● **Selected extract**:
= = = = =

The attribute score is recorded in the appropriate box on the Roast Evaluation form. On some of the positive attributes, there are two tick-mark scales. The vertical (up and down) scales are used to rank the intensity of the listed sensory component and are marked for the evaluator’s record. In the case of the vertical scale for the Sweetness category, the scale is used as a reference not as intensity, but as the development of sugars during roasting (from sweet grains, to candy, to chocolate). The horizontal (left to right) scales are used to rate the panelist’s perception of relative quality of the particular component based upon their perception of the sample and experiential understanding of quality.

Each of these attributes is described more fully as follows:

Fragrance/Aroma | The aromatic aspects include Fragrance (defined as the smell of the ground coffee when still dry) and Aroma (the smell of the coffee when infused with hot water). One can evaluate this at three distinct steps in the cupping process: (1) sniffing the grounds placed into the cup before pouring water onto the coffee; (2) sniffing the aromas released while breaking the crust; and (3) sniffing the aromas released as the coffee steeps. Specific aromas can be noted under “qualities” and the intensity of the dry, break, and wet aroma aspects noted on the 5-point vertical scales. The score finally given should reflect the preference of all three aspects of a sample’s Fragrance/Aroma. The score for the sample’s Fragrance/Aroma is divided by two (÷2) because it is an attribute more of the green coffee and less a product of roasting.

Flavor | Flavor represents the coffee's principal character, the "mid-range" notes, in between the first impressions given by the coffee's first aroma and acidity to its final aftertaste. It is a combined impression of all the gustatory (taste bud) sensations and retro-nasal aromas that go from the mouth to nose. The score given for Flavor should account for the intensity, quality and complexity of its combined taste and aroma, experienced when the coffee is slurped into the mouth vigorously so as to involve the entire palate in the evaluation. The score for the sample’s Flavor is divided by two (÷2) because it is a attribute more of the green coffee and less a product of roasting.


Aftertaste | Aftertaste is defined as the length of positive flavor (taste and aroma)
qualities emanating from the back of the palate and remaining after the coffee is
expectorated or swallowed. If the aftertaste were short or unpleasant, a lower score would be given.

Acidity | Acidity is often described as "brightness" when favorable or “sour” when unfavorable. At its best, acidity contributes to a coffee's liveliness, sweetness, and fresh- fruit character and is almost immediately experienced and evaluated when the coffee is first slurped into the mouth. Acidity that is overly intense or dominating may be unpleasant, however, and excessive acidity may not be appropriate to the flavor profile of the sample. The final score marked on the horizontal tick-mark scale should reflect the panelist’s perceived quality for the Acidity relative to the expected flavor profile based on origin characteristics and/or other factors (degree of roast, intended use, etc.). Coffees expected to be high in Acidity, such as a Kenya coffee, or coffees expected to be low in Acidity, such as a Sumatra coffee, can receive equally high preference scores although their intensity rankings will be quite different. The score for the sample’s Acidity is multiplied by two (x2) because how the coffee was roasted has a great effect on the perceived Acidity of the sample.

= = = = =

● **Data extract**:

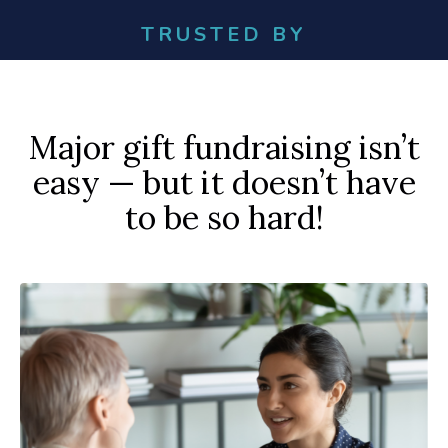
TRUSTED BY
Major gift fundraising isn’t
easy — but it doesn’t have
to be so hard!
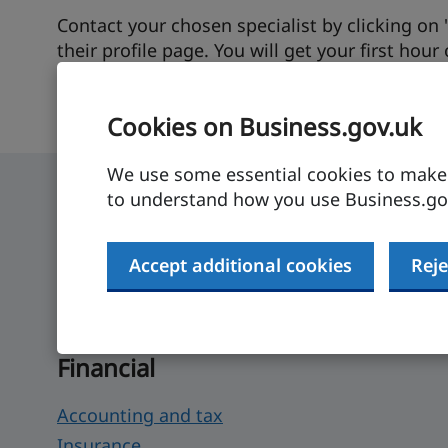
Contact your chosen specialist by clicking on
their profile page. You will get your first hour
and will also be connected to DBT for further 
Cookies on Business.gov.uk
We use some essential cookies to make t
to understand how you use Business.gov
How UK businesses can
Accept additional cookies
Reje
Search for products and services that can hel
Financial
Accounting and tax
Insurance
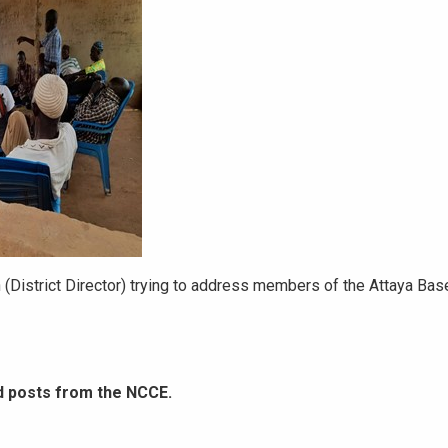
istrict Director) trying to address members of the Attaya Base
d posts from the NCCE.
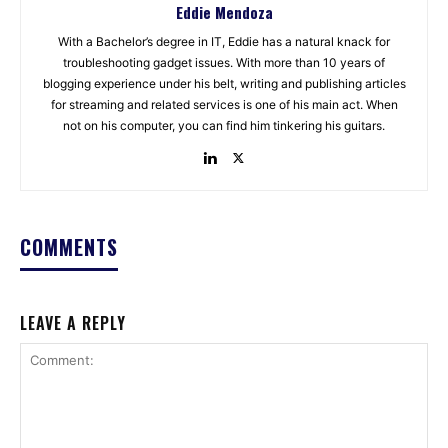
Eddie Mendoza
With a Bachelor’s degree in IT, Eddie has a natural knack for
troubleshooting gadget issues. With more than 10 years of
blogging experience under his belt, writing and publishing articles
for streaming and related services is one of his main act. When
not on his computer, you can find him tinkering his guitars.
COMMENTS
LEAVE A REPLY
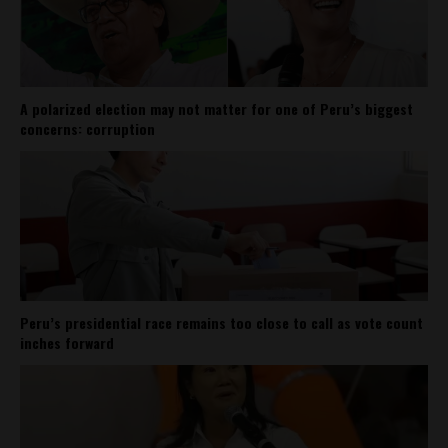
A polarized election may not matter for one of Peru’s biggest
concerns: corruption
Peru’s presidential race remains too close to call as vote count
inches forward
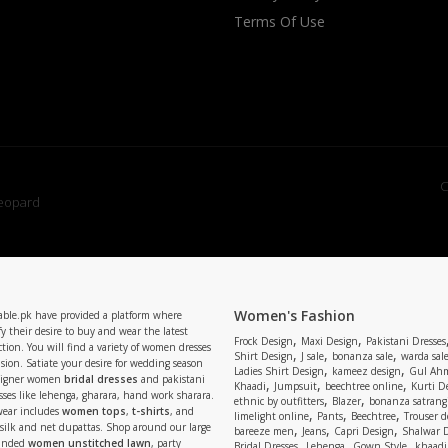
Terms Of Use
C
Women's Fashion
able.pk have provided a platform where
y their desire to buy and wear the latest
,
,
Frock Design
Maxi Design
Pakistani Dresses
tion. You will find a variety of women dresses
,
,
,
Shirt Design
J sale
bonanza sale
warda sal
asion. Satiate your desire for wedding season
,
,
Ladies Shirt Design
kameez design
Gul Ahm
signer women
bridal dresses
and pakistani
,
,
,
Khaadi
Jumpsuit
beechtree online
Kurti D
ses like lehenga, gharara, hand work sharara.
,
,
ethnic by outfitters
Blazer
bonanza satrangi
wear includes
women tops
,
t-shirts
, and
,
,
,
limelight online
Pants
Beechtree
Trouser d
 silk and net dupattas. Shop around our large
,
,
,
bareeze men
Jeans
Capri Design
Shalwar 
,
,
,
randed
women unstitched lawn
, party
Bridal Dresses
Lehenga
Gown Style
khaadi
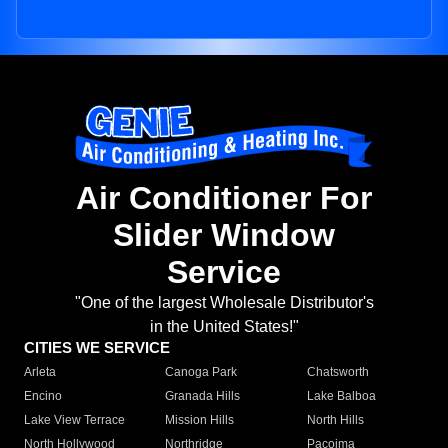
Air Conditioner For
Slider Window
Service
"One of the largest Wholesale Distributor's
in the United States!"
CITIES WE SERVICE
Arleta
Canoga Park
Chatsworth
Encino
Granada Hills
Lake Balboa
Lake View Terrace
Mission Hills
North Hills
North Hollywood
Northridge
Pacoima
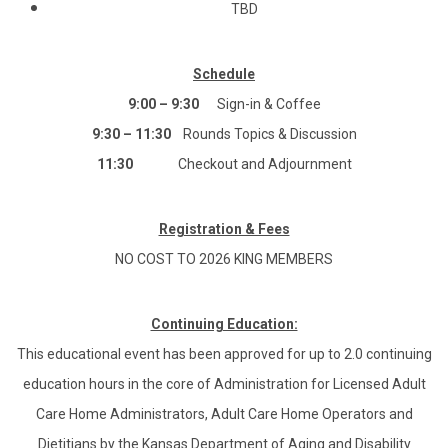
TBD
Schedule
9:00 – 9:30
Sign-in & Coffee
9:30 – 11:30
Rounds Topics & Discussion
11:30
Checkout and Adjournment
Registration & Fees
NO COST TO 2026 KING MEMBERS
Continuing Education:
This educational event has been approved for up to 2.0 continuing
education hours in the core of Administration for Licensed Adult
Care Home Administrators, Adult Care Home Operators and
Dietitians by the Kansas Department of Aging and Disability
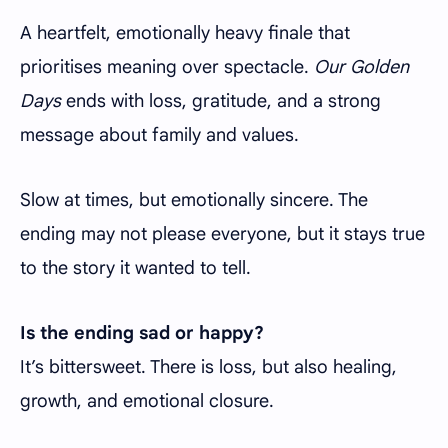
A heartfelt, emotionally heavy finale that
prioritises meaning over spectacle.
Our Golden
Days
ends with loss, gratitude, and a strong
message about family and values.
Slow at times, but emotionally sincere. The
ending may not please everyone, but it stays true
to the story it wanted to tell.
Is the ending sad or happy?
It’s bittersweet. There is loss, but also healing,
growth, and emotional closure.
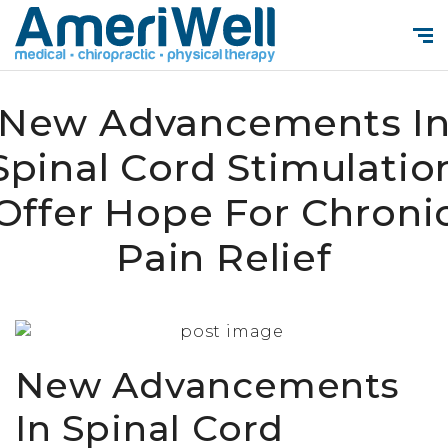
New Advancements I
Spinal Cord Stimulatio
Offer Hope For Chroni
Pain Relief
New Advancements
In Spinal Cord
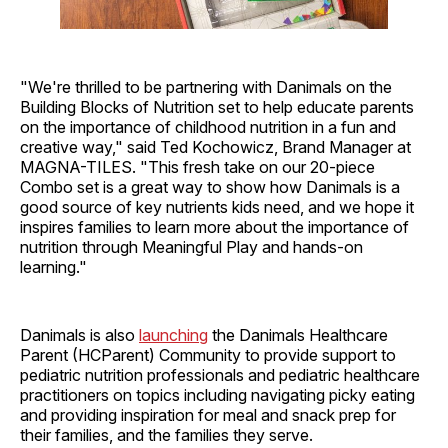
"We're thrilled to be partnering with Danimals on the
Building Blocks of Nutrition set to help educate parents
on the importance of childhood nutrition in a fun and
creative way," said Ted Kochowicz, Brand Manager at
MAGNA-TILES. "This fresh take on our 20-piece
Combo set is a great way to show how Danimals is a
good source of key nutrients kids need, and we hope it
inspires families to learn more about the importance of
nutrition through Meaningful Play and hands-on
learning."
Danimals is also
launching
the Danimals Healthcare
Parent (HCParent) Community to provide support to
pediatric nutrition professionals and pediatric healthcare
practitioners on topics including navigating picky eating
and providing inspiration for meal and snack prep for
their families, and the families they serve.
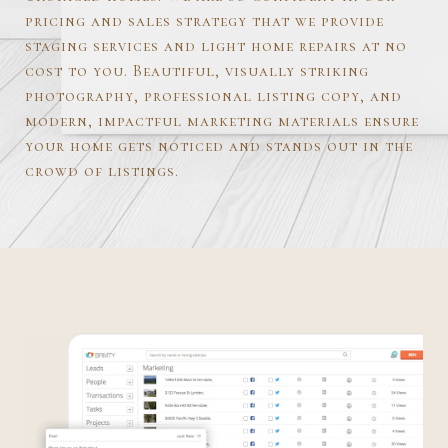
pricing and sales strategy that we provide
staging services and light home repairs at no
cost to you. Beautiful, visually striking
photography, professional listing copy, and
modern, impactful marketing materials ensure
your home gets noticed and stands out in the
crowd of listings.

= = = = =

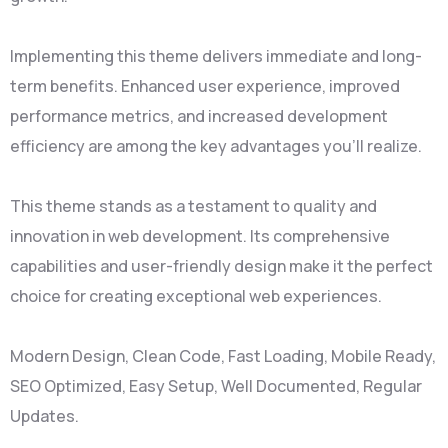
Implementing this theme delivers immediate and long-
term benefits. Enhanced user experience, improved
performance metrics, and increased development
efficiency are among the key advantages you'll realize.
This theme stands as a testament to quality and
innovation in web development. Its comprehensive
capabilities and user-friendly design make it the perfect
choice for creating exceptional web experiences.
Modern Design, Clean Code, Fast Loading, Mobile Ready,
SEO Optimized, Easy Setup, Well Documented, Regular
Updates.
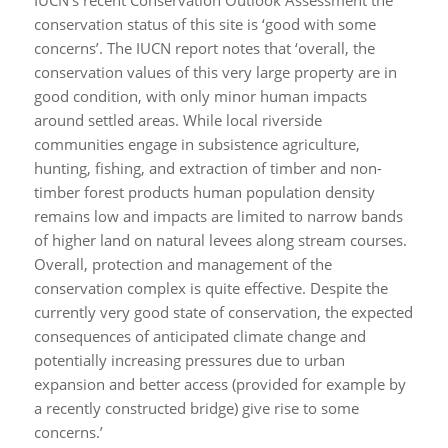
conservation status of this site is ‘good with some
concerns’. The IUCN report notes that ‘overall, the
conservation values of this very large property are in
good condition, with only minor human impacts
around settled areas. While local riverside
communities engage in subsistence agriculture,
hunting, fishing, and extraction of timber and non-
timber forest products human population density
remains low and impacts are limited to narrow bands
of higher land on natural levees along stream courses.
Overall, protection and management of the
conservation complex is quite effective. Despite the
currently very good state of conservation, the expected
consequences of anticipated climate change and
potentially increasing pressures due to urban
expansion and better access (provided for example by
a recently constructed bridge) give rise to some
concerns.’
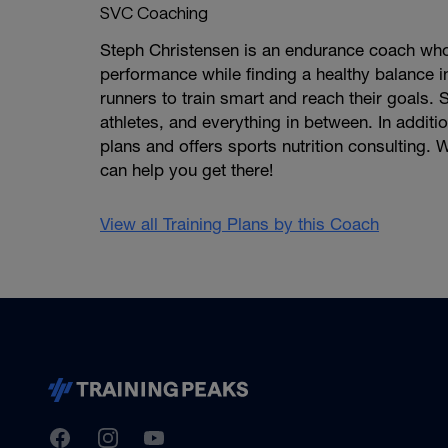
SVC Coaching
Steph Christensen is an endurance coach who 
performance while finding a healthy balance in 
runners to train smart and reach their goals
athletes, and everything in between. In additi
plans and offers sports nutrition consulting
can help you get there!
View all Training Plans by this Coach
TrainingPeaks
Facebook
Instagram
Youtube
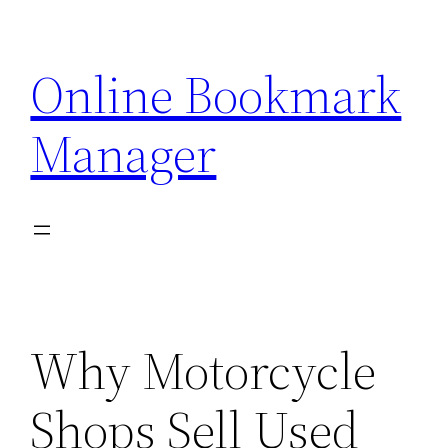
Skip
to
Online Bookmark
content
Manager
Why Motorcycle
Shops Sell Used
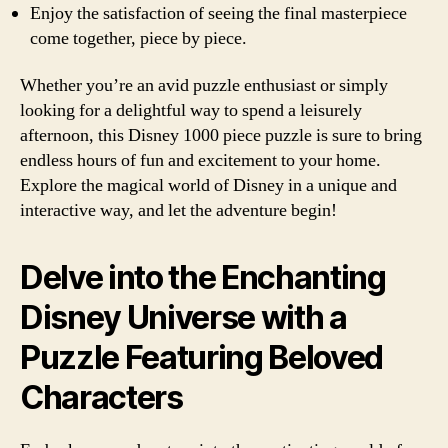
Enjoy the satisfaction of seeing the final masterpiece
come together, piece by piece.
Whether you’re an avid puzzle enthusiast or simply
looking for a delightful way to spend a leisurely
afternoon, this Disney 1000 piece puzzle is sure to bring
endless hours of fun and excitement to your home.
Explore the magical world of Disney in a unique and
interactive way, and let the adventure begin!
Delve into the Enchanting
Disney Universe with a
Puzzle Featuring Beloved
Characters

= = = = =

● **Work required**:
Reproduce the stretch of the coffee cupping text above from "Flavor | Flavor" through "(taste and aroma)".

● **Problem solution**:
Flavor | Flavor represents the coffee's principal character, the "mid-range" notes, in between the first impressions given by the coffee's first aroma and acidity to its final aftertaste. It is a combined impression of all the gustatory (taste bud) sensations and retro-nasal aromas that go from the mouth to nose. The score given for Flavor should account for the intensity, quality and complexity of its combined taste and aroma, experienced when the coffee is slurped into the mouth vigorously so as to involve the entire palate in the evaluation. The score for the sample’s Flavor is divided by two (÷2) because it is a attribute more of the green coffee and less a product of roasting.


Aftertaste | Aftertaste is defined as the length of positive flavor (taste and aroma)